Luca Evans (OC Register)  —  LOS ANGELES — Jay Fair never really had a handshake with someone before he came to USC.

Sure, he might have slapped hands with a fellow receiver, back when he was at Auburn. But not like this.

After finding a rhythm with veteran Kyron Hudson on Thursday, Fair has checked off individual, customized handshakes with every wideout in USC’s room. He still lags behind. Sophomores Zachariah Branch and Ja’Kobi Lane have between 15 and 20 with various members of the program.

There is a pride in this, evident in the smile on Branch’s face Thursday. Fingers lock in intricate two-step dances across practice turf, claps and sways as complicated as the routes they memorize from Lincoln Riley’s playbook. Branch, the sophomore burner, recently struck up a new routine with Georgetown grad transfer Asante Das – only to find it was too complex for the sticky gloves they wore.

“The part we do it is like this,” Branch mimed Thursday, pretending to interlace and twist his fingers, “and our hands keep getting stuck. So I’m like, ‘All right, don’t really grab my pinky.”

For a few minutes each morning at Howard Jones Field, USC’s fall camp briefly transforms into an exhibition for the exuberance of a youthful receiver room. They will hit their handshakes, trotting between pass-catching lines. They will shout for a student assistant to switch the song booming over loud field speakers, and sometimes Branch or sophomore Makai Lemon will run over to the aux (cable) and take DJ matters into their own hands. They will show off in individuals, Lane stretching every inch of his 6-foot-4 frame in a vertical leap or Branch reaching cross-body for a one-armed pluck.

Fair, too, didn’t feel much stability within his offense before he came to USC, finishing as Auburn’s second-leading receiver with just 324 yards in 2023. That’s changed, with the sophomore talent surrounding him at USC. They are ready – all of them, from Branch to Lane to Lemon to Duce Robinson – for expanded roles, and show it those mornings on Howard Jones.

But even in a spread-out Riley offense, there are only so many mouths to feed.

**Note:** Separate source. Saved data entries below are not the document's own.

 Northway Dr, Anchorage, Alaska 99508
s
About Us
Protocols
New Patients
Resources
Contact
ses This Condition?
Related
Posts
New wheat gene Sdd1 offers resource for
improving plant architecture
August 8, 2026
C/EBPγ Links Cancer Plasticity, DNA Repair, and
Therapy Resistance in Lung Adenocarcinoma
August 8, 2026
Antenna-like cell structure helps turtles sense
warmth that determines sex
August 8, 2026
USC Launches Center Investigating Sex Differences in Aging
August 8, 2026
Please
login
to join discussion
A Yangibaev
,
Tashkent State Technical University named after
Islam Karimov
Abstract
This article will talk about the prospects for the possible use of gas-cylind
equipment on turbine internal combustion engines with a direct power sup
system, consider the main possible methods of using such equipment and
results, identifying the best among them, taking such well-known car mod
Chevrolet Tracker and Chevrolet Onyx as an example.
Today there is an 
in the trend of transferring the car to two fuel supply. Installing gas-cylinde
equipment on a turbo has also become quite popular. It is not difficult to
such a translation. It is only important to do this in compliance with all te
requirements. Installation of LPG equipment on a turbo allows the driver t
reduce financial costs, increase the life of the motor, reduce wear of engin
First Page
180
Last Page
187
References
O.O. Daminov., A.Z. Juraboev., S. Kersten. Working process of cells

“I just think it’s always about football and winning games,” Lane said in late July. “So, if I don’t get to touch the ball and we still win, it’s not that big of a deal.”

In the spring, prospective starting quarterback Miller Moss smiled and shrugged when asked what a team with his DNA looked like. I guess we’ll see, he said then. Months later, standing and representing USC inside Lucas Oil Stadium in Indianapolis, Moss was asked again the aspects of his mentality he wanted the program to take on.

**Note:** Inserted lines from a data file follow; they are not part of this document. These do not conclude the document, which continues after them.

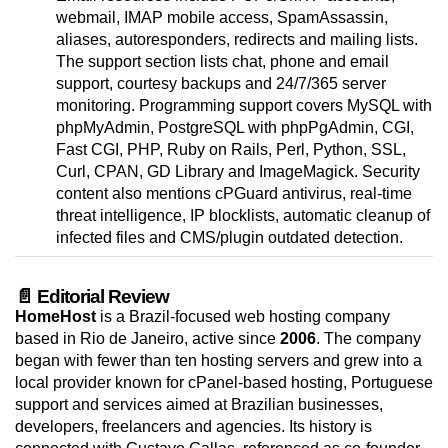
webmail, IMAP mobile access, SpamAssassin,
aliases, autoresponders, redirects and mailing lists.
The support section lists chat, phone and email
support, courtesy backups and 24/7/365 server
monitoring. Programming support covers MySQL with
phpMyAdmin, PostgreSQL with phpPgAdmin, CGI,
Fast CGI, PHP, Ruby on Rails, Perl, Python, SSL,
Curl, CPAN, GD Library and ImageMagick. Security
content also mentions cPGuard antivirus, real-time
threat intelligence, IP blocklists, automatic cleanup of
infected files and CMS/plugin outdated detection.
📄 Editorial Review
HomeHost
is a Brazil-focused web hosting company
based in Rio de Janeiro, active since
2006
. The company
began with fewer than ten hosting servers and grew into a
local provider known for cPanel-based hosting, Portuguese
support and services aimed at Brazilian businesses,
developers, freelancers and agencies. Its history is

He hoped the group was selfless, he responded, speaking directly of his skill guys.

“I think that, especially in the offseason ball, is really key to success, especially when you have a lot of guys that are going to demand – and rightfully so – a lot of touches,” Moss told the Southern California News Group. “And they’re obviously very talented, and entitled to want that.”

Branch, after an All-American season as a true freshman returner in 2023, has been praised by Riley and teammates alike for his progression in his IQ as a receiver. The lanky Lane’s development, after a two-touchdown performance in the Holiday Bowl and an offseason putting on 15 pounds, has been “crazy,” as Branch put it. Lemon’s precision and cuts on route-running have popped off the turf in camp. The 6-foot-6 Robinson could emerge as a red-zone threat.

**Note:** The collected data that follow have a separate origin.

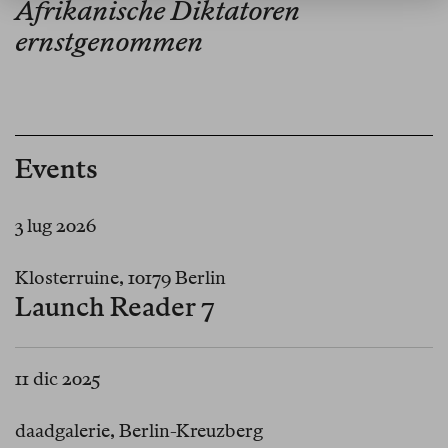
Afrikanische Diktatoren
ernstgenommen
Events
3 lug 2026
Klosterruine, 10179 Berlin
Launch Reader 7
11 dic 2025
daadgalerie, Berlin-Kreuzberg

Add in Fair from Auburn, USC-turned-UCLA-turned-USC returnee Kyle Ford, and a steady-handed returner like Hudson, and that battle for touches will persist through December.

“I think the guys in the room that we have now, they aren’t selfish at all, so I mean, they want to see everybody win,” Fair said in July. “And I think the staff of Lincoln Riley, in the past, they’ve done a great job of being able to use multiple pieces in their offense.”

Moss, stepping into the limelight in the post-Caleb Williams era, has taken it upon himself to coalesce an eclectic group. On Father’s Day, with Lane’s and Robinson’s dads back in Arizona, Moss brought the two young receivers to his father’s home in Los Angeles, dad Eric Owen Moss said. And the first time Fair met the group after arriving in the spring, too, was after Moss sent a group-text inviting all his receivers to throw down in Orange County.

“That moment alone right there just kinda told me, ‘OK, I see what this team’s about, I see what type of guy he is,’” Fair said of Moss. “Because ultimately, coming in as a transfer, you don’t really expect to kinda have that feeling of, ‘OK, I’m meshing with the guys already.’”

The handshakes help, too. There’s quite a few now for Fair to remember, if he finds the end zone come fall.

“Hopefully,” he smiled Thursday, “it’ll just be muscle memory.”